Wie andere Medien schon zuvor berichteten, spielt hierbei eine offensichtlich unterschiedliche Auslegung des Gesellschaftervertrags eine Rolle, und zwar darüber, ob die unabhängigen Vertreter des Verwaltungsrats einstimmig nominiert werden müssen. So zumindest laute das Verständnis der Gruppe um Teicke. Dass sein Mitstreiter Fazlic sich bereits gegen Hartigan ausgesprochen haben soll, bestätigt nun auch das „Manager Magazin“.
Maximale Distanz zum Stil und den Erzählungen von Teicke
Laut des Berichts hatte Hartigan zuvor selbst alles dafür getan, sich maximal von seinem Vorgänger und insbesondere dessen Erzählung über Wefox zu distanzieren. Unter dem früheren Oberst der britischen Armee herrsche bei Wefox intern ein völlig neuer Ton. Mitte Mai habe der neue Boss während eines Meetings mit Mitarbeitern und Management schonungslos mit der Vergangenheit abgerechnet. Die Zeiten, in denen das Kapital floss, weil den Geldgebern eine schöne Geschichte gereicht habe, seien endgültig vorbei, sagte Hartigan laut des Berichts. Das Versprechen, dass Wefox durch überlegene technologische Lösungen enorme Fortschritte beim Verkauf von Versicherungspolicen erzielen werde, werde das Unternehmen nicht einlösen können. Und das glaube auch niemand mehr.
Neuer Medienbericht bestätigt Hartigan-Kahlschlag
Das „Manager Magazin“ bestätigt auch die schon zuvor kolportierten Pläne von Hartigan für einen radikalen Umbau des Insurtechs. Ein intern im Mai präsentierter Plan siehe vor, die Wefox-Muttergesellschaft auf wenige zentrale Funktionen zu verschlanken. Übrig bleiben sollen laut des Medienberichts vor allem Bereiche wie Finanzberichterstattung und Controlling. Die Personalabteilung solle erheblich verkleinert und andere Gewerke wie das Marketing auf Gruppenebene komplett dichtgemacht werden. Der neue Wefox-Chef versuche zudem, Tochtergesellschaften loszuschlagen. Auch hätten in einer ersten Phase bereits rund 75 der etwa 175 Mitarbeiter in Zentralfunktionen gehen müssen. Wefox äußerte sich zu diesen Sachverhalten laut „Manager Magazin“ nicht.

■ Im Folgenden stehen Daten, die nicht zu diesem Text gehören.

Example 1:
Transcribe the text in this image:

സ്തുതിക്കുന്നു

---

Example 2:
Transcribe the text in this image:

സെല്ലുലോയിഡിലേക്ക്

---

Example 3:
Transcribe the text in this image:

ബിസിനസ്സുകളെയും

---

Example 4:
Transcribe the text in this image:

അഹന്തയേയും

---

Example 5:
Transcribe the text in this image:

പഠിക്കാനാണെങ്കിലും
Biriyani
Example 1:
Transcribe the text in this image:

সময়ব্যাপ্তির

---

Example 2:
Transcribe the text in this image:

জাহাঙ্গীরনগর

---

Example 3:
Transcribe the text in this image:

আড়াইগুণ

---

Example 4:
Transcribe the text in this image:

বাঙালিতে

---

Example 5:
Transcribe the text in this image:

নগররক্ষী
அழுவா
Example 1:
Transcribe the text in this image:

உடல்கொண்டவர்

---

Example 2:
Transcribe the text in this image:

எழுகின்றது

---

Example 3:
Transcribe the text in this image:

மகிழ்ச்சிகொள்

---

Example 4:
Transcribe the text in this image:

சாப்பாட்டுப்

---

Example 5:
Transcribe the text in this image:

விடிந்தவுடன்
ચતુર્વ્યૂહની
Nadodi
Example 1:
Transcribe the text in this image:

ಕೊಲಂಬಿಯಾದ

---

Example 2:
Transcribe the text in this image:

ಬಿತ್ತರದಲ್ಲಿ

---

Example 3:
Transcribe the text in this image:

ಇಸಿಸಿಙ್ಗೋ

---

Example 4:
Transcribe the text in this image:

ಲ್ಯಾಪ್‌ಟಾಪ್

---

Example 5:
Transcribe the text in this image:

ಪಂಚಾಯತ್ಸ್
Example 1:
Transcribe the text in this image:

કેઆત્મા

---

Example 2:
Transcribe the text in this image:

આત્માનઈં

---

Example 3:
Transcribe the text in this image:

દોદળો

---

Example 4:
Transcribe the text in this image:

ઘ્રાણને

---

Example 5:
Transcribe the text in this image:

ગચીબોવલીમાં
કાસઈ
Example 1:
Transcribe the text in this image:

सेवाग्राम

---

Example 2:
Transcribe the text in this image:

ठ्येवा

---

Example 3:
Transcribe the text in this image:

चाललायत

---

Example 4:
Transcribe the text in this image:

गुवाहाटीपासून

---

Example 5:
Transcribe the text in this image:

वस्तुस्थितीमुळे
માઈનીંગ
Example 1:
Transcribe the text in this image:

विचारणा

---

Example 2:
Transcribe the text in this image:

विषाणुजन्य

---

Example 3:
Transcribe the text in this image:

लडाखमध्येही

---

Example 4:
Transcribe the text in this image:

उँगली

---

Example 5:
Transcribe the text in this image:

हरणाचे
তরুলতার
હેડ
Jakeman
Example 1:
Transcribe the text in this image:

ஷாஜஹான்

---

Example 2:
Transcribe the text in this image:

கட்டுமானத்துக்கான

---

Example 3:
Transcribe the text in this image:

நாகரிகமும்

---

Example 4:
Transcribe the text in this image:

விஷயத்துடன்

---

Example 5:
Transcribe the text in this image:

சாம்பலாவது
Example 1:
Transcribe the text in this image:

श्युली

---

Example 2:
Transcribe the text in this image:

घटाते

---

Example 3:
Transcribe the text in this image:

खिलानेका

Kaum eine Zukunft dürfte der Versicherungszweig habe. Das Neugeschäft ist bereits seit Längerem weitgehend eingestellt. Laut des Berichts bezeichnete Wefox-Finanzchef Jon Wismer die Wefox Insurance AG als „aufgegebenen Geschäftsbereich“. Auch vom Deutschlandgeschäft dürfte nicht viel übrig bleiben. Die geplante Einführung einer Risikolebensversicherung sei gestoppt, für bestehende Einheiten wie Assona oder 123versichert.de soll die Suche nach Käufern laufen, heißt es in dem Artikel.
Selbst bisher ertragsstarke italienische Tochter in Schwierigkeiten
Selbst beim italienischen Wefox-Teil Assona, der bislang als Ertragssäule der Gruppe galt, tauchten Anfang des Jahres unerwartet Schwierigkeiten auf, heißt in dem Bericht. Statt eines zweistelligen Millionengewinns kämen inzwischen Verlustmeldungen. Auch der Umsatz soll mittlerweile weit unter dem Niveau liegen, das beim Kauf durch Wefox noch in der Gewinn-und-Verlustrechnung stand. Hintergrund soll sein, dass dem italienischen Wefox-Arm Großkunden wie BMW oder Renault abhandengekommen sind.
Gründer drohen leer auszugehen
Bekannt wurde bereits, dass bei allen Verkaufsvarianten die Investoren der ersten Stunde um Teicke ganz oder fast vollständig leer ausgehen dürften. Deren Opposition gegen Hartigan vermag auch deshalb kaum zu überraschen. Doch das „Manager Magazin“ mutmaßt mit dem Verweis auf Insider, dass der Kampf um die Besetzung des Verwaltungsrats nur „eine Etappe im Kampf um die Macht bei Wefox“ sein dürfte. Gelänge es dem Gründertrio tatsächlich, Hartigan und seine Gefolgsleute zu verhindern, könnte im nächsten Schritt ein gründerfreundlicher Verwaltungsrat den Briten vom Chefposten entfernen, eine alternative Finanzierung auf die Beine stellen und Teicke wieder zurückholen.
Teicke widerspricht Absicht, an Wefox-Spitze zurückkehren zu wollen
Teicke erklärte dem Magazin dazu, er wolle nicht als Vorstandschef zurückkehren und Hartigan auch nicht aus seinen Funktionen „entfernen“. Selbst wenn das stimmt, dürfte er zumindest alles dafür tun, weiter Druck aufzubauen, um Mubadala und andere spät eingestiegene Investoren, den die Erlöse größtenteils oder sogar ganz zustehen dürften, davon zu überzeugen, dass auch die Wefox-Gründer sowie die frühen Geldgeber von den Verkaufserlösen profitieren. Ein glorreicher, endgültiger Abgang wäre das indes sicherlich nicht.